Habe die Erfahrung gemacht, dass die Barben teilweise  gleich dierekt am Ende der Steinpackung stehen!


----------



## JohannesG (25. September 2002)

Hallo Marco,
bei uns am Rhein wird an den Stellen, wo es keine Buhnen gibt, hauptsächlich an der Steinpackung auf Brassen und Barben getunkt. Die einen nehmen dazu eine Kopfrute, andere eine Bolo, was bequemer ist (kein Abstecken notwendig). Ich glaube Mitchell und ein paar Italiener (zB Maver) haben entsprechend starke Bolos im Programm. Manche Ruten sind sogar in der Länge verstellbar, so daß man zB eine 8m Rute auf eine Länge von 6 bis 8 Meter einstellen kann.

Gruß, Johannes


----------



## Noob-Flyer (26. September 2002)

Hoi,

wenn es was richtig strammes sein soll, dann kämen doch auch die Mitchell Hechtruten mit 7m Länge in Frage, haben aber glaub ich Wurfgewicht bis 150gr.

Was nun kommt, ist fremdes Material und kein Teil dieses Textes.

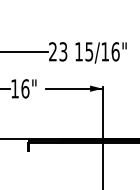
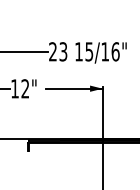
text at (25, 88): 16" -> 12"
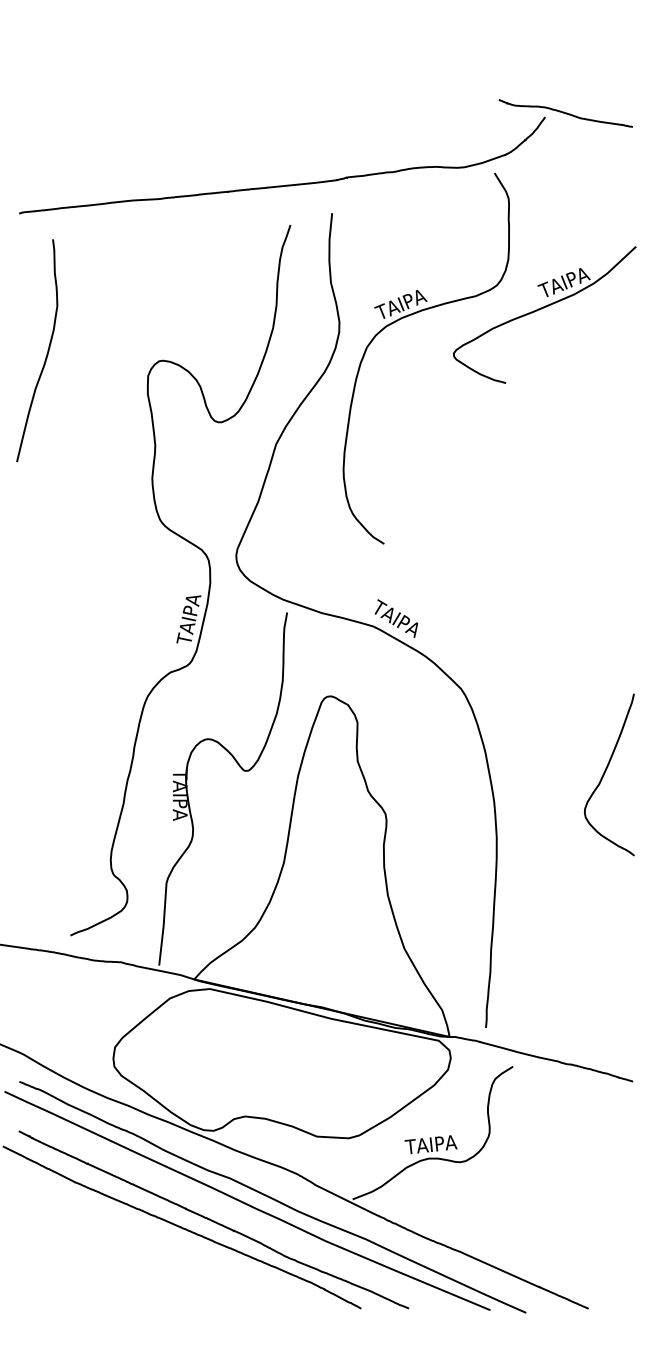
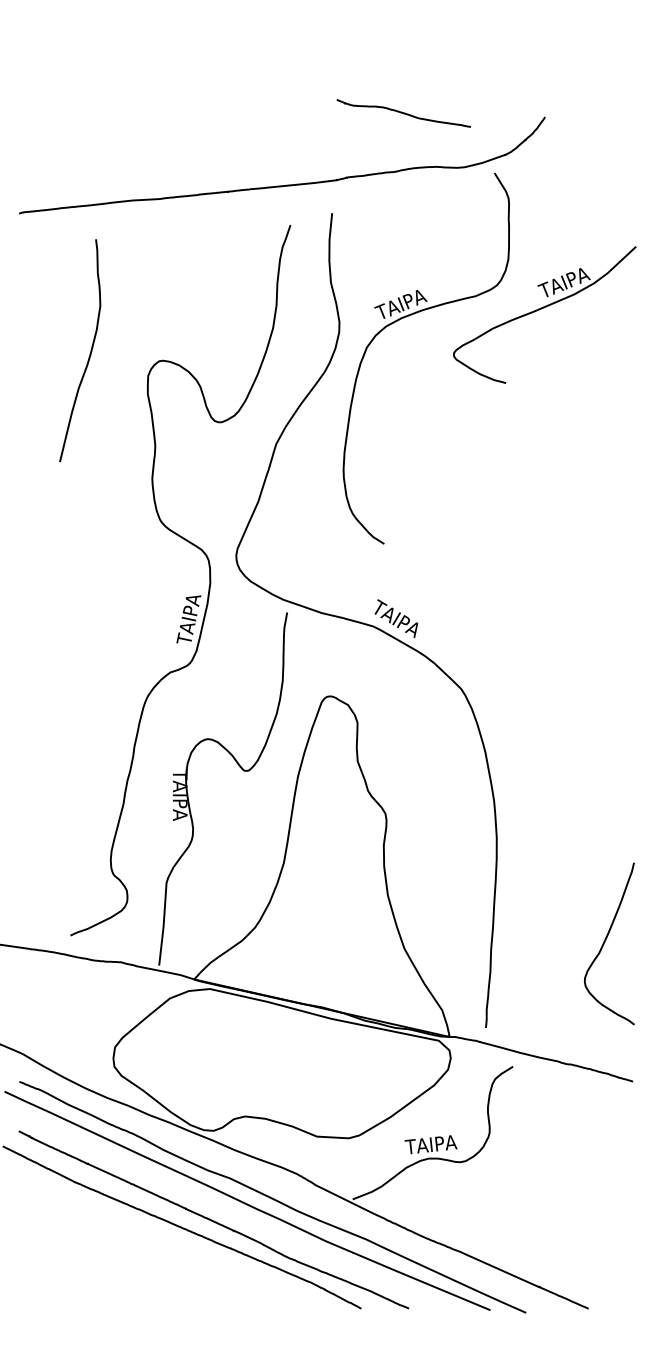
curve at (565, 113) position: (565, 113) -> (403, 113)
curve at (46, 353) position: (46, 353) -> (89, 353)
curve at (605, 773) position: (605, 773) -> (605, 942)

Ich hatte sie allerdings nicht in der Hand, kenne weder Aktion noch Spitze 
Könntest du dir ja mal ansehen, habe sie bei der Fa. M. gesehen...
Bis dann

 Noob-Flyer


----------



## til (26. September 2002)

Barben kannst Du auf jeden Fall mit der Bolo fangen. Der Drill wird bestimmt aufregend, aber unmöglich ist das nicht. Ich hab schon viele Barben mit relativ leichten Posenruten gefangen (Bolo gabs damals noch nicht), WG 10-30g, 16er Schnur durchgehend. Würde aber, gerade an der Steinpackung etwas gröber fischen, vor allem von der Schnur/Vorfach her, wegen Gefahr von Abrieb.


----------



## Vossi (27. September 2002)

Kommt auf die Bolo an ich fische die Trabucco Energiha SX, Trabucco Energiha RT und  Browning Carboxy Strong in Längen von 6-10m .
Die SX ist´n richtiger Kraftmeier für ne Bolo die hat wol so 50g WG ,die RT is ne normale Bolo ,die Browning is so´n mittelding von den anderen beiden .
Die Rutengewichte sind nicht sehr verschieden bei 7m ca 300-400g allerdings ist die RT ziemlich Kopflastig.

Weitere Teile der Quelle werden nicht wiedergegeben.